◆ **YOUR GOAL**: Please copy each line from the entries that contains the string "defined".
━━━━━ EXTRACTED DATA ━━━━━
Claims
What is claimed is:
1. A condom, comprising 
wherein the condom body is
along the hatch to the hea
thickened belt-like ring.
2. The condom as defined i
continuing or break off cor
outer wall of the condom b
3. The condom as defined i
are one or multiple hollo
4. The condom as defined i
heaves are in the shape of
━━━━━
━━━━━ EXTRACTED DATA ━━━━━
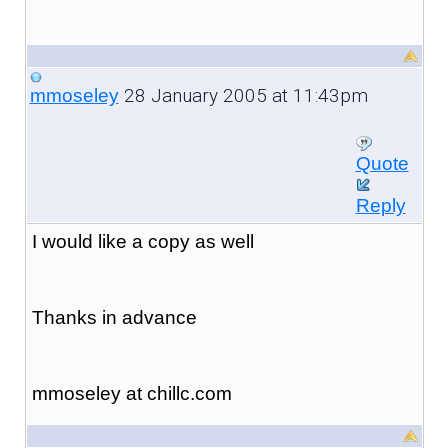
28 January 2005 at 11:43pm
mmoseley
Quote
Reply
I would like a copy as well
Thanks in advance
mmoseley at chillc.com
━━━━━
◆ **COMPLETED EXERCISE**:
2. The condom as defined i
3. The condom as defined i
4. The condom as defined i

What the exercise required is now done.